Try to Not Socialize by the Appetizer Table

Such a simple tip. Think about it. Ever been stuck with the awkwardness (we all have that one relative, right!) and then you look down a beautiful tray of fresh baked cookies or fried appetizers that are calling your name in hopes they will save you! Even if you are having a great time with all the food, you will eat mindlessly if you stay by the appetizer table. This takes you out of the present moment.

  • I say, grab some items on a small plate and walk away.
  • I also love to put a spoon in bowls of food like nuts, so people know how much they are putting in their hand. A simple tip with a great result and no one will notice. Plus, it’s more sanitary! Nuts are so great for you but not in HANDFULS!

Stay Active

Not a food tip, but you knew it was coming because I am a trainer! Exercise is usually put off  this time of year but I encourage you to not avoid exercise this year. In a dream world you would start the day off hitting the gym or do a Turkey Trot as I mentioned earlier. That can too much to ask though. So instead, I encourage you to be the motivator and keep the family active.

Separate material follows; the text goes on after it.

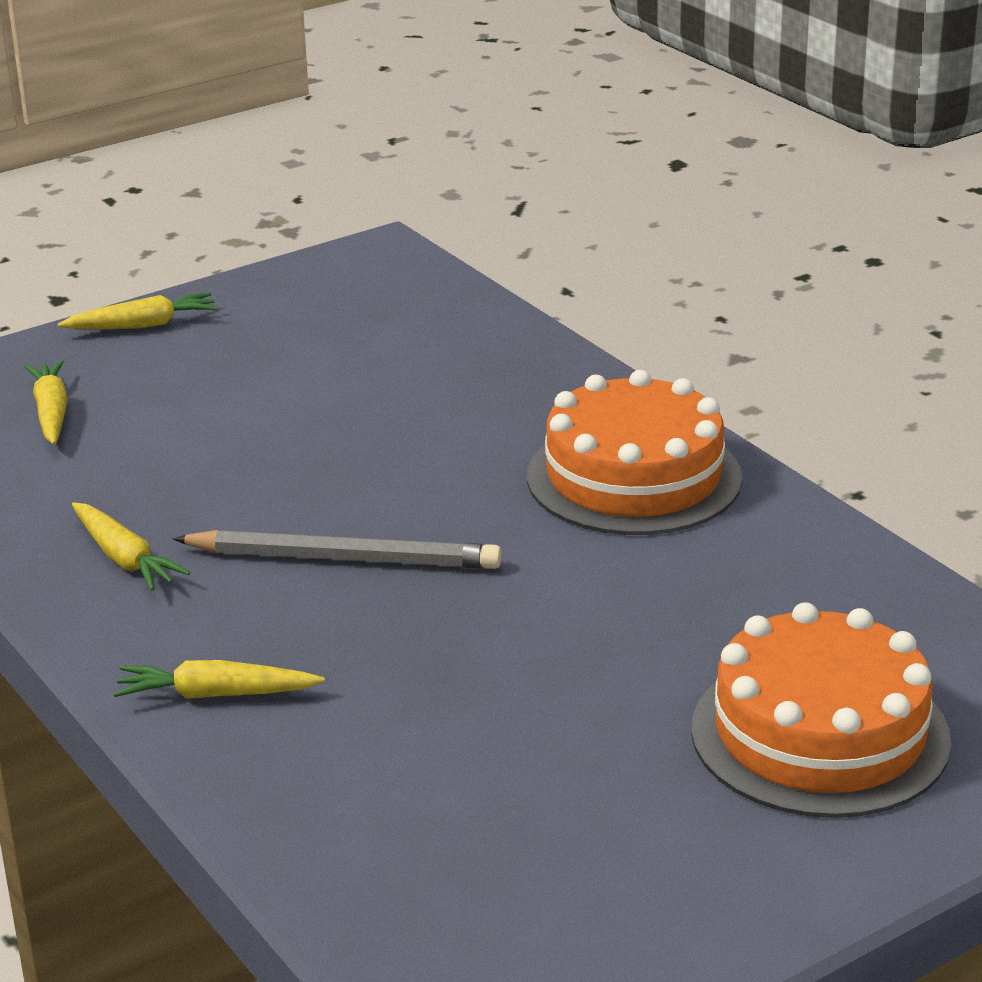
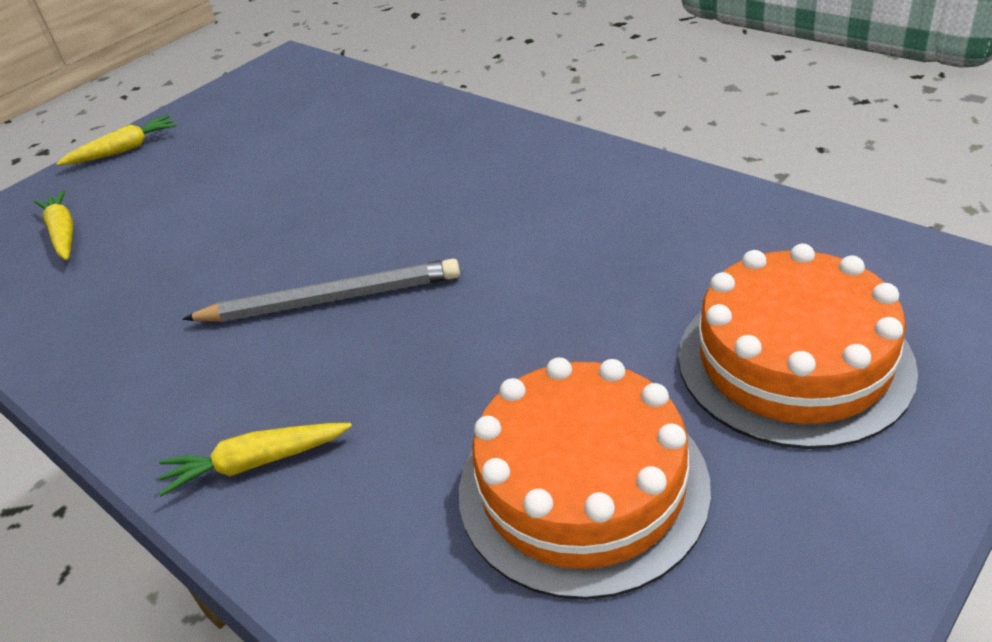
camera: 10 degrees left, 10 degrees up
yellow carrot [72,502,191,591] -> none
orange cake [527,370,742,535] -> orange cake moved to [459,357,711,600]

  • The best tip is to MOVE after the big meal.
  • This is a perfect time for the family to take a walk and have quality time together.
  • Record the game and put everything on pause. A walk, bike ride, hike, or taking the dog for a walk are all great activities. Plus, the kids will need to burn off some energy so have fun with them.
  • Play Frisbee, have plank or push up competitions and see who can do the most jumping jacks or burpee’s while you are at it. This will make you feel better and keep you healthy. Then when it’s time for pie, you won’t feel sluggish and you can still indulge!

So, that’s it! Try your best to focus on the holiday meal with friends and family. Be grateful for all you have and give thanks for all your blessings. We are all so fortunate to have this amazing food along with our health that ties us together. Give thanks and celebrate! Try to maintain your weight and not lose it. We all need a day of celebration that only comes once a year. Follow these tips you can have your “pumpkin pie and eat it too.”

Happy Thanksgiving from my home to yours. When you coming over?